The federal government's National Groundwater Action Plan, run by the National Water Commission, is winding up - and with proposed changes to groundwater rules in the latest version of the Murray-Darling Basin Authority (MDBA) plan, water scientists Professor Craig Simmons and Professor Peter Cook say much needs to be done to secure groundwater resources for the future.
Resolving issues over conflicting use of resources including the impact of coal seam gas (CSG), geothermal, mining and farming activity on groundwater resources, better understanding of the links between ground and surface waters, and resolving legal and technical questions over the storage of surplus water in underground aquifers were among challenges.
"Some of the biggest challenges concern public trust and confidence issues regarding groundwater," Professor Simmons said.
"Most Australians are simply not aware that the vast bulk of our fresh water is underground, out of sight, out of mind.
"They do not realise it supplies much of the water we see in our surface rivers and wetlands, and hence much of our drinking water."
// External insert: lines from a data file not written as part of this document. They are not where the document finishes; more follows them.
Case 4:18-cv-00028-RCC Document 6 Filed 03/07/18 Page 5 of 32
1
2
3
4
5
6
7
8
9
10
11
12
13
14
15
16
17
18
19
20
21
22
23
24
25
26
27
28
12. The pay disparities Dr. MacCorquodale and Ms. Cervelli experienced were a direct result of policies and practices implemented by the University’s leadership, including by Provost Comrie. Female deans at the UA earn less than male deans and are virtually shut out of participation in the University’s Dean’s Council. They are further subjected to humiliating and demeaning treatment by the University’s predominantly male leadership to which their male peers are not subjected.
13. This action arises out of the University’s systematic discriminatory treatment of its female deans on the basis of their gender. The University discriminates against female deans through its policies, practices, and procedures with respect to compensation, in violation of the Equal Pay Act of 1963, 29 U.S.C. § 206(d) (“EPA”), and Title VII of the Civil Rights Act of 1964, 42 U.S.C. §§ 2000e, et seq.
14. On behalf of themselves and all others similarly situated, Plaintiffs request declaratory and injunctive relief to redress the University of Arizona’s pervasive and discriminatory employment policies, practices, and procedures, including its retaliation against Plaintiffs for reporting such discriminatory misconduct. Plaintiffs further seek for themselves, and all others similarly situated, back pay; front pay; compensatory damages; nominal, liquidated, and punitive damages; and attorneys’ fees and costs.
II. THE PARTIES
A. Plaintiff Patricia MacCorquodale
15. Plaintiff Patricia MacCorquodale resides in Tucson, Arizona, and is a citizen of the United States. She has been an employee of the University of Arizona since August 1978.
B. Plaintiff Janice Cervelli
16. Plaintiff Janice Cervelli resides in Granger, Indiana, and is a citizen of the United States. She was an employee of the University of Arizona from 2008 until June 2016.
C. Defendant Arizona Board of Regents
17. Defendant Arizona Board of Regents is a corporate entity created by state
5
There was a dire need, he said, for public education and "myth-busting" about groundwater – especially the widely-held view that it represented an unlimited resource for the future.
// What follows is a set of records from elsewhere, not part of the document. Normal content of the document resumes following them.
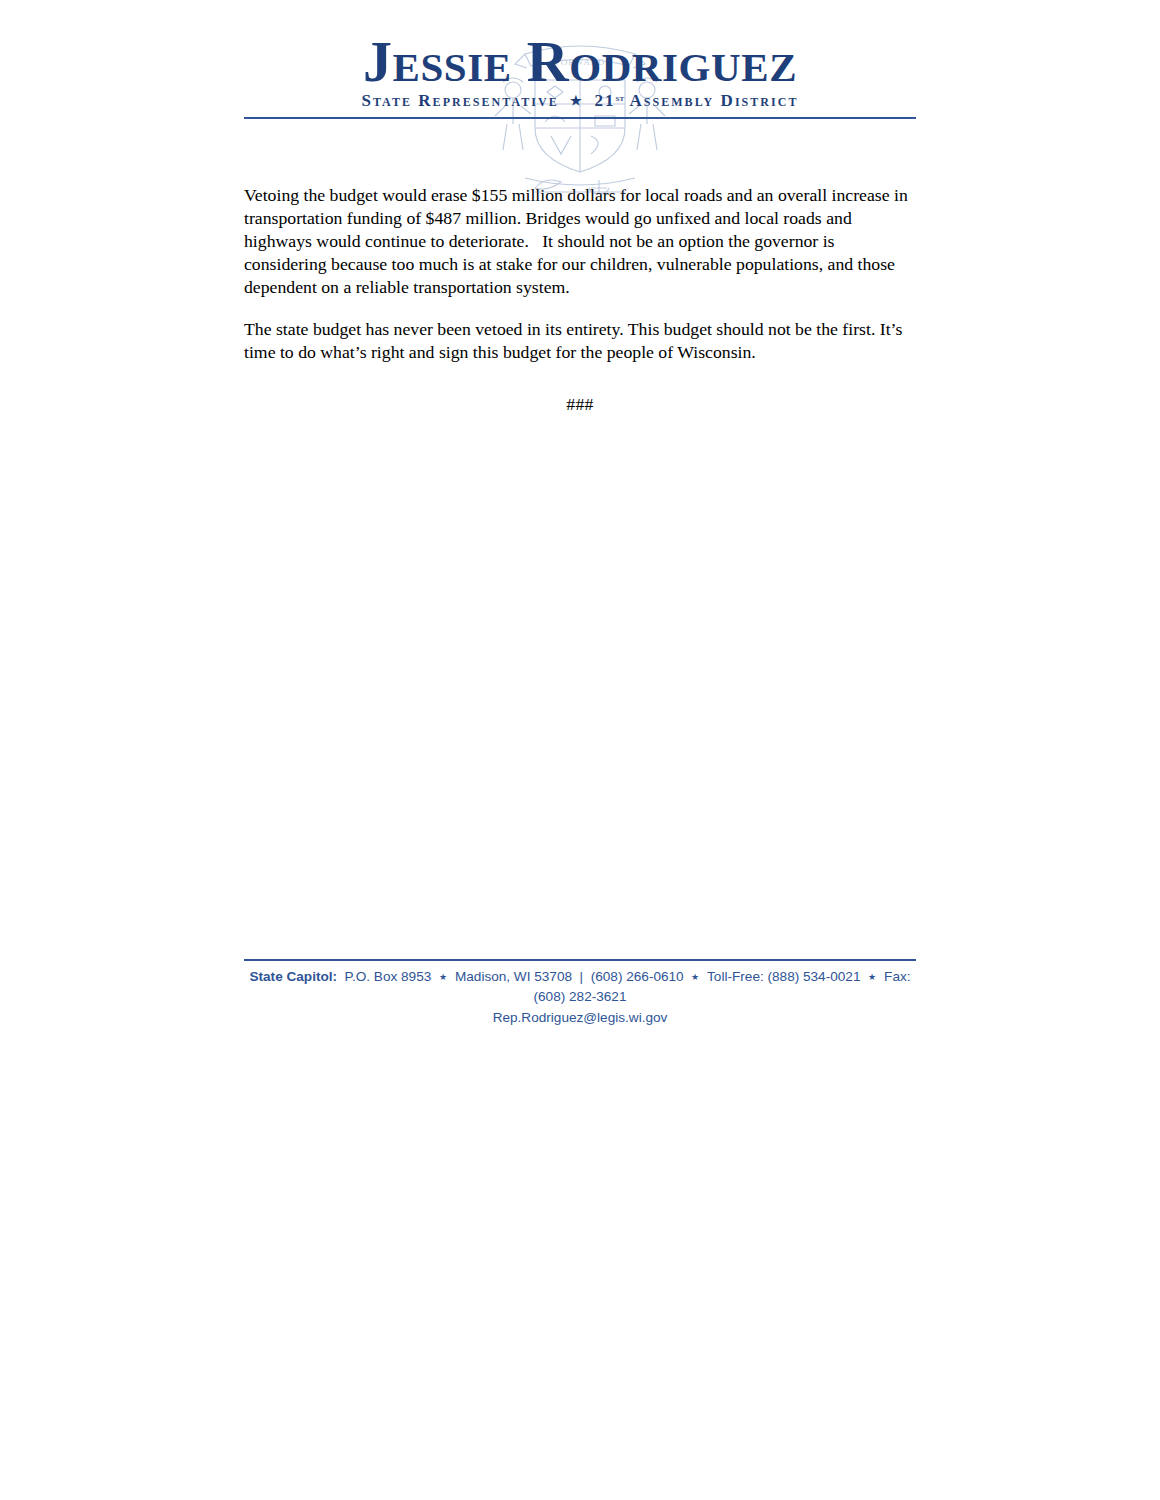FORWARD
Jessie Rodriguez
State Representative ★ 21st Assembly District
Vetoing the budget would erase $155 million dollars for local roads and an overall increase in transportation funding of $487 million. Bridges would go unfixed and local roads and highways would continue to deteriorate. It should not be an option the governor is considering because too much is at stake for our children, vulnerable populations, and those dependent on a reliable transportation system.
The state budget has never been vetoed in its entirety. This budget should not be the first. It’s time to do what’s right and sign this budget for the people of Wisconsin.
###
State Capitol: P.O. Box 8953 ★ Madison, WI 53708 | (608) 266-0610 ★ Toll-Free: (888) 534-0021 ★ Fax: (608) 282-3621
Rep.Rodriguez@legis.wi.gov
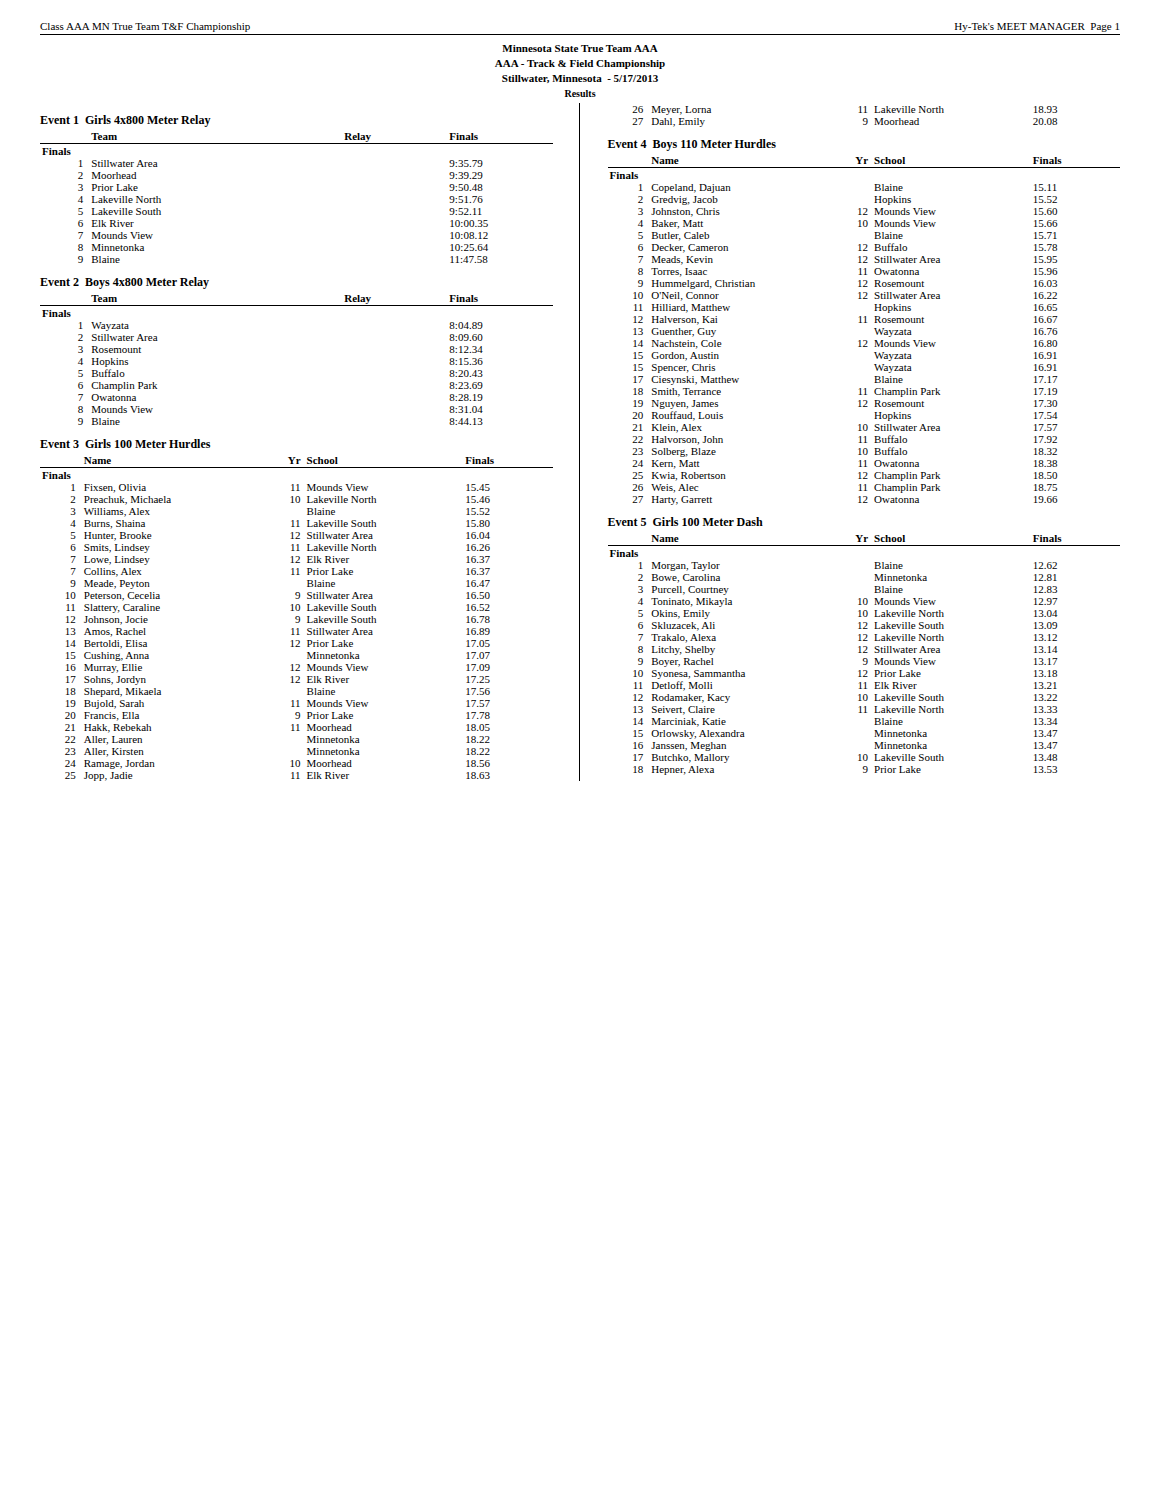Class AAA MN True Team T&F Championship
Hy-Tek's MEET MANAGER Page 1
Minnesota State True Team AAA
AAA - Track & Field Championship
Stillwater, Minnesota - 5/17/2013
Results
Event 1 Girls 4x800 Meter Relay
| | Team | Relay | Finals |
| --- | --- | --- | --- |
| Finals |
| 1 | Stillwater Area | | 9:35.79 |
| 2 | Moorhead | | 9:39.29 |
| 3 | Prior Lake | | 9:50.48 |
| 4 | Lakeville North | | 9:51.76 |
| 5 | Lakeville South | | 9:52.11 |
| 6 | Elk River | | 10:00.35 |
| 7 | Mounds View | | 10:08.12 |
| 8 | Minnetonka | | 10:25.64 |
| 9 | Blaine | | 11:47.58 |
Event 2 Boys 4x800 Meter Relay
| | Team | Relay | Finals |
| --- | --- | --- | --- |
| Finals |
| 1 | Wayzata | | 8:04.89 |
| 2 | Stillwater Area | | 8:09.60 |
| 3 | Rosemount | | 8:12.34 |
| 4 | Hopkins | | 8:15.36 |
| 5 | Buffalo | | 8:20.43 |
| 6 | Champlin Park | | 8:23.69 |
| 7 | Owatonna | | 8:28.19 |
| 8 | Mounds View | | 8:31.04 |
| 9 | Blaine | | 8:44.13 |
Event 3 Girls 100 Meter Hurdles
| | Name | Yr | School | Finals |
| --- | --- | --- | --- | --- |
| Finals |
| 1 | Fixsen, Olivia | 11 | Mounds View | 15.45 |
| 2 | Preachuk, Michaela | 10 | Lakeville North | 15.46 |
| 3 | Williams, Alex | | Blaine | 15.52 |
| 4 | Burns, Shaina | 11 | Lakeville South | 15.80 |
| 5 | Hunter, Brooke | 12 | Stillwater Area | 16.04 |
| 6 | Smits, Lindsey | 11 | Lakeville North | 16.26 |
| 7 | Lowe, Lindsey | 12 | Elk River | 16.37 |
| 7 | Collins, Alex | 11 | Prior Lake | 16.37 |
| 9 | Meade, Peyton | | Blaine | 16.47 |
| 10 | Peterson, Cecelia | 9 | Stillwater Area | 16.50 |
| 11 | Slattery, Caraline | 10 | Lakeville South | 16.52 |
| 12 | Johnson, Jocie | 9 | Lakeville South | 16.78 |
| 13 | Amos, Rachel | 11 | Stillwater Area | 16.89 |
| 14 | Bertoldi, Elisa | 12 | Prior Lake | 17.05 |
| 15 | Cushing, Anna | | Minnetonka | 17.07 |
| 16 | Murray, Ellie | 12 | Mounds View | 17.09 |
| 17 | Sohns, Jordyn | 12 | Elk River | 17.25 |
| 18 | Shepard, Mikaela | | Blaine | 17.56 |
| 19 | Bujold, Sarah | 11 | Mounds View | 17.57 |
| 20 | Francis, Ella | 9 | Prior Lake | 17.78 |
| 21 | Hakk, Rebekah | 11 | Moorhead | 18.05 |
| 22 | Aller, Lauren | | Minnetonka | 18.22 |
| 23 | Aller, Kirsten | | Minnetonka | 18.22 |
| 24 | Ramage, Jordan | 10 | Moorhead | 18.56 |
| 25 | Jopp, Jadie | 11 | Elk River | 18.63 |
| 26 | Meyer, Lorna | 11 | Lakeville North | 18.93 |
| 27 | Dahl, Emily | 9 | Moorhead | 20.08 |
Event 4 Boys 110 Meter Hurdles
| | Name | Yr | School | Finals |
| --- | --- | --- | --- | --- |
| Finals |
| 1 | Copeland, Dajuan | | Blaine | 15.11 |
| 2 | Gredvig, Jacob | | Hopkins | 15.52 |
| 3 | Johnston, Chris | 12 | Mounds View | 15.60 |
| 4 | Baker, Matt | 10 | Mounds View | 15.66 |
| 5 | Butler, Caleb | | Blaine | 15.71 |
| 6 | Decker, Cameron | 12 | Buffalo | 15.78 |
| 7 | Meads, Kevin | 12 | Stillwater Area | 15.95 |
| 8 | Torres, Isaac | 11 | Owatonna | 15.96 |
| 9 | Hummelgard, Christian | 12 | Rosemount | 16.03 |
| 10 | O'Neil, Connor | 12 | Stillwater Area | 16.22 |
| 11 | Hilliard, Matthew | | Hopkins | 16.65 |
| 12 | Halverson, Kai | 11 | Rosemount | 16.67 |
| 13 | Guenther, Guy | | Wayzata | 16.76 |
| 14 | Nachstein, Cole | 12 | Mounds View | 16.80 |
| 15 | Gordon, Austin | | Wayzata | 16.91 |
| 15 | Spencer, Chris | | Wayzata | 16.91 |
| 17 | Ciesynski, Matthew | | Blaine | 17.17 |
| 18 | Smith, Terrance | 11 | Champlin Park | 17.19 |
| 19 | Nguyen, James | 12 | Rosemount | 17.30 |
| 20 | Rouffaud, Louis | | Hopkins | 17.54 |
| 21 | Klein, Alex | 10 | Stillwater Area | 17.57 |
| 22 | Halvorson, John | 11 | Buffalo | 17.92 |
| 23 | Solberg, Blaze | 10 | Buffalo | 18.32 |
| 24 | Kern, Matt | 11 | Owatonna | 18.38 |
| 25 | Kwia, Robertson | 12 | Champlin Park | 18.50 |
| 26 | Weis, Alec | 11 | Champlin Park | 18.75 |
| 27 | Harty, Garrett | 12 | Owatonna | 19.66 |
Event 5 Girls 100 Meter Dash
| | Name | Yr | School | Finals |
| --- | --- | --- | --- | --- |
| Finals |
| 1 | Morgan, Taylor | | Blaine | 12.62 |
| 2 | Bowe, Carolina | | Minnetonka | 12.81 |
| 3 | Purcell, Courtney | | Blaine | 12.83 |
| 4 | Toninato, Mikayla | 10 | Mounds View | 12.97 |
| 5 | Okins, Emily | 10 | Lakeville North | 13.04 |
| 6 | Skluzacek, Ali | 12 | Lakeville South | 13.09 |
| 7 | Trakalo, Alexa | 12 | Lakeville North | 13.12 |
| 8 | Litchy, Shelby | 12 | Stillwater Area | 13.14 |
| 9 | Boyer, Rachel | 9 | Mounds View | 13.17 |
| 10 | Syonesa, Sammantha | 12 | Prior Lake | 13.18 |
| 11 | Detloff, Molli | 11 | Elk River | 13.21 |
| 12 | Rodamaker, Kacy | 10 | Lakeville South | 13.22 |
| 13 | Seivert, Claire | 11 | Lakeville North | 13.33 |
| 14 | Marciniak, Katie | | Blaine | 13.34 |
| 15 | Orlowsky, Alexandra | | Minnetonka | 13.47 |
| 16 | Janssen, Meghan | | Minnetonka | 13.47 |
| 17 | Butchko, Mallory | 10 | Lakeville South | 13.48 |
| 18 | Hepner, Alexa | 9 | Prior Lake | 13.53 |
The skills shortage extended to water management, with Australia facing an acute scarcity of talent.
"You can’t run the mining industry without geologists or agriculture without farmers. Water is a resource vital to both and to every other facet of Australian life – and needs to be equally well-planned, managed and allocated," Professor Simmons said.
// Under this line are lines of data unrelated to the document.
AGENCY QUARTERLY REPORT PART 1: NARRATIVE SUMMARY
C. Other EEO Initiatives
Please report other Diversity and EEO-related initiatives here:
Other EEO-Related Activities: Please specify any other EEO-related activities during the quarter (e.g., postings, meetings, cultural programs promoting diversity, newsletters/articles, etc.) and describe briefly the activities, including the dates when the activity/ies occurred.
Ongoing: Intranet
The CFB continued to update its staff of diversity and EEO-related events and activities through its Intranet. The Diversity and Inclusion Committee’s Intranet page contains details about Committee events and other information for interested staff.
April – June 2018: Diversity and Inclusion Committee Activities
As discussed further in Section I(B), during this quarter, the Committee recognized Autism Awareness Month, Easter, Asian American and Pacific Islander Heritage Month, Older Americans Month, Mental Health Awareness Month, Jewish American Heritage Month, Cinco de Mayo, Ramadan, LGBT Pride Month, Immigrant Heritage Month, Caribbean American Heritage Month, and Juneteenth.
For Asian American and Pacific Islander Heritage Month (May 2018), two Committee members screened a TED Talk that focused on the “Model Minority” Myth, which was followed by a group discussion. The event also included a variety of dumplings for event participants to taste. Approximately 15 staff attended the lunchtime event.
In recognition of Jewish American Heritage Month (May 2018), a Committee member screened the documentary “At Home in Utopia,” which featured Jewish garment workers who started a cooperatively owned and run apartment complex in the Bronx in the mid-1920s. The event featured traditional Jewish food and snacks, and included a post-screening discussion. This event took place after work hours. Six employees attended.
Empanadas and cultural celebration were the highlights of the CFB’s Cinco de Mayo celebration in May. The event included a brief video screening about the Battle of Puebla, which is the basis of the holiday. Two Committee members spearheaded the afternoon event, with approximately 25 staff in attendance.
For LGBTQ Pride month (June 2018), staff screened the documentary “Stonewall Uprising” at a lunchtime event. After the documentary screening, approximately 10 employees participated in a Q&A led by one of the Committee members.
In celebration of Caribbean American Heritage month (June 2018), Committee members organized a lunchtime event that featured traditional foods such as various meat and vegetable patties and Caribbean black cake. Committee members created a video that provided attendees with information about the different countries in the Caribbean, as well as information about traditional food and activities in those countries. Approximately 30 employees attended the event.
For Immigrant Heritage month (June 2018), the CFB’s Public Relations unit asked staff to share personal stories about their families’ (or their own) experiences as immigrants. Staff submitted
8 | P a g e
The pair advocated storing more surface water underground, by recharging suitable aquifers, but say many of the legal, social and public acceptance issues around this needed to be resolved
High-level national resource management needed to be linked to the interests of local communities, industries and other users, in a way that makes for rational decisions and sound resource use, Professor Simmons said.
"When industries, communities and the environment are competing for the same water resource – as is bound to happen increasingly from now on – we need better ways for allocating the water that meet social, economic and environmental needs.
"The National Water Initiative provides a good basis – but it is important it is fully adopted," he said.
The researchers called for a group of top-level water managers, government departments and water scientists to develop a draft for a National Groundwater Strategic Plan which addresses all these issues, and more.
"(Although) it has rained across much of Australia and drought issues have receded from the headlines, this does not mean we can afford to be complacent," Professor Simmons said.
"We are still on track to more than double our water use by mid-century – and there are no big, new water resources to be found, so we have to address the situation by being far more clever in how we manage what we’ve got."